A grassroots Catholic crusade for a day of a rosary prayer for the future of Great Britain has gained the support of key prelates, following on similar initiatives in Poland, Ireland and Italy.
The campaign, which now has 60 confirmed locations along the British coast, has garnered the endorsement of the Archbishop of Westminster, Cardinal Vincent Nichols, Bishop John Keenan of Paisley (Scotland), Bishop Philip Egan of Portsmouth, the Archdiocese of St.

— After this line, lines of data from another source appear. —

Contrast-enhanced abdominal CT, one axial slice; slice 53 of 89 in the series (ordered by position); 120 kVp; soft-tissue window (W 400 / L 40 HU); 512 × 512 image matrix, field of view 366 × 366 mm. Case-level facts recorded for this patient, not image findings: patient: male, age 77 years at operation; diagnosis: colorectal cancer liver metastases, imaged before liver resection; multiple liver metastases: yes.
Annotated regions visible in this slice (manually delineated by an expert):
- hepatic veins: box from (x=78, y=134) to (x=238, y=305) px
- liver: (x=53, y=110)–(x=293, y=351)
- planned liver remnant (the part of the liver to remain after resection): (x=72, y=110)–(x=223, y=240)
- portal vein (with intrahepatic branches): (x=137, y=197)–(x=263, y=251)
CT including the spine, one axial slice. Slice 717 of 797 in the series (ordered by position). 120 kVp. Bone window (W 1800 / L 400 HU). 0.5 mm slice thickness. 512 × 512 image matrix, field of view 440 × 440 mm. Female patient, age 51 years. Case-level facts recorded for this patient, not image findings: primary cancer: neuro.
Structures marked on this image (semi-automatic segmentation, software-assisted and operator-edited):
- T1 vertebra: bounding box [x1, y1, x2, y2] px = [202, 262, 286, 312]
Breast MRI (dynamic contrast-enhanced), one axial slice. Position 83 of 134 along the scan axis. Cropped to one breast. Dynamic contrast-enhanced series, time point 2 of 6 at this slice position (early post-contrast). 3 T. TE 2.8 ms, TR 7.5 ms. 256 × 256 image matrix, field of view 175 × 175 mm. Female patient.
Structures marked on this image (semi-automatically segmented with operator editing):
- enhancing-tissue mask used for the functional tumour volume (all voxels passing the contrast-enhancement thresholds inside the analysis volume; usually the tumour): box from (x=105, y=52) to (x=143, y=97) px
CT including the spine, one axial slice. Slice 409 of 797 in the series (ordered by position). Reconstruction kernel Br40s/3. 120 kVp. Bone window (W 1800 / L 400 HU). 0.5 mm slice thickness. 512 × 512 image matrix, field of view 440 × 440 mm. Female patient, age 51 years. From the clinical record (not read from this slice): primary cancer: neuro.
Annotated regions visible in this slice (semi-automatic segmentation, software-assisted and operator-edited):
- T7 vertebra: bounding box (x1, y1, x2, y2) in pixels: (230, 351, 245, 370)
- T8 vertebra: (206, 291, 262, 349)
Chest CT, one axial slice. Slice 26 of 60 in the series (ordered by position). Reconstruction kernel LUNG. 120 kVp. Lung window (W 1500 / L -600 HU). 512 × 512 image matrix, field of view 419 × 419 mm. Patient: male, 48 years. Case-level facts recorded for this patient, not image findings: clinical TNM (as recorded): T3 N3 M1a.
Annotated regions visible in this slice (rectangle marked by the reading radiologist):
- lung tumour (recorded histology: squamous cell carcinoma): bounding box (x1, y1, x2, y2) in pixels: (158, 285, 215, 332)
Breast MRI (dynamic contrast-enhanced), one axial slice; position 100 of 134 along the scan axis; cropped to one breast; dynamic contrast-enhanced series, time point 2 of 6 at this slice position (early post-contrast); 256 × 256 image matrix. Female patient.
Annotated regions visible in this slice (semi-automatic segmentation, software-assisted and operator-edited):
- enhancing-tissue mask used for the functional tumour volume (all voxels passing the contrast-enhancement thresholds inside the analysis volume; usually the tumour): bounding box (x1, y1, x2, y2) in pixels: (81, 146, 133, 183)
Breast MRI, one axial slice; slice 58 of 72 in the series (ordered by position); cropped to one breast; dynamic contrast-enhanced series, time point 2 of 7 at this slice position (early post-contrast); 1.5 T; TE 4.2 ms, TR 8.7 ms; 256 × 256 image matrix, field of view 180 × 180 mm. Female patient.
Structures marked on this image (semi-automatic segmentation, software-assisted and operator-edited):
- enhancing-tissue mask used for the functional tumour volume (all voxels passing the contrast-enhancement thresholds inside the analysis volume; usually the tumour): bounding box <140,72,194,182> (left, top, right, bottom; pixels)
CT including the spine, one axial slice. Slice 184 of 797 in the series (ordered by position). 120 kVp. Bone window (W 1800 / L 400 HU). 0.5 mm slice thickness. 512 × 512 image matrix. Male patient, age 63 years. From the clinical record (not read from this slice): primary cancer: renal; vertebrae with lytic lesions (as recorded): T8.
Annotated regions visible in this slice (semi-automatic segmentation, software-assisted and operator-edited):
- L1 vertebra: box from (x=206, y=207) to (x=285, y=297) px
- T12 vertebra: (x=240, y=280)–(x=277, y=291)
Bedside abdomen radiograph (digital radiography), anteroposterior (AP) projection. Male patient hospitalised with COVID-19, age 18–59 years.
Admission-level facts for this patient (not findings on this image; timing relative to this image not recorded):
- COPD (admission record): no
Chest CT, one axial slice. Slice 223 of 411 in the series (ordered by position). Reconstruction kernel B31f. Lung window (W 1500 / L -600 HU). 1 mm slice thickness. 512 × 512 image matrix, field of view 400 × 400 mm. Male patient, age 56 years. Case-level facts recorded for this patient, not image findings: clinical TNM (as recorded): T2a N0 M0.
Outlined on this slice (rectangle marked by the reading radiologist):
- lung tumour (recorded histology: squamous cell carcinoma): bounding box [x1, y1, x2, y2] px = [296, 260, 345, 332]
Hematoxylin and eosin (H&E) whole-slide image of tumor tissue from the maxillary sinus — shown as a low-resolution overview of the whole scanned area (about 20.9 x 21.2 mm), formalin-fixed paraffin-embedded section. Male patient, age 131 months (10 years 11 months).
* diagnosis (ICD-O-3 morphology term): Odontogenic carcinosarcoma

Andrews & Edinburgh, as well as a number of other clerics and associations.
Organizers have called on the faithful In Scotland, England and Wales to gather along Britain’s coasts on April 29 to pray the rosary for “faith, life and peace in the British Isles.” The traditional rosary prayer invokes the intercession of the Virgin Mary, asking her to beseech her son Jesus to come to the aid of those in need.
In a recent letter, the General Secretary of the Catholic Bishops’ Conference of England and Wales, Fr Christopher Thomas, praised the campaign’s “act of witness” while assuring organizers the prayers of Cardinal Nichols.
“In the very secularised world in which we live, praying for ‘faith, life and peace’ in our countries is a vital component in witnessing to the truths of the Gospel,” he wrote.
“The Church must be resolute in this work so that its mission of proclaiming the Word that brings Life reaches all who live and work in Great Britain.”
In a video post, Bishop John Keenan of Paisley called for Catholic to come out to pray, “imploring Our Lady to now arouse a great renewal of our Christian faith in our country.”
He said that prayers should be directed in a special way against rampant secularization, as well as to “bring about an end to the scourge of abortion in our land, and usher in a new era of peace for all our nations.”
“Our poor country is being tossed around in a dark and turbulent storm of aggressive secularism that’s threatening ever more the dignity of the human person, the sanctity of life, and the joy of authentic relationships,” he said.
“All the while tensions are rising in our country, hope’s fading in Europe and it seems a new terror [is] rising across the world,” he noted.
Last year’s rosary event in Poland drew more than a million faithful to pray for the nation’s future, but also incited the ire of mainstream media, which labeled the prayer campaign a “problematic expression of Islamophobia.”
The event took place on Oct.7, the Feast of the Holy Rosary, which commemorates the anniversary of the Battle of Lepanto, where “the Christian fleet overcame the Muslim armada, saving Europe from Islamization.”
The feast was established by Pope Pius V in 1571 after the “Holy League” won a decisive victory over the invading Ottoman Turks at the Battle of Lepanto. At the time, much of Europe was under siege from the Islamic forces, which sought to conquer the entire continent for Allah.
The AP warned that the national event, which was endorsed by Polish church authorities, had “anti-Muslim overtones.”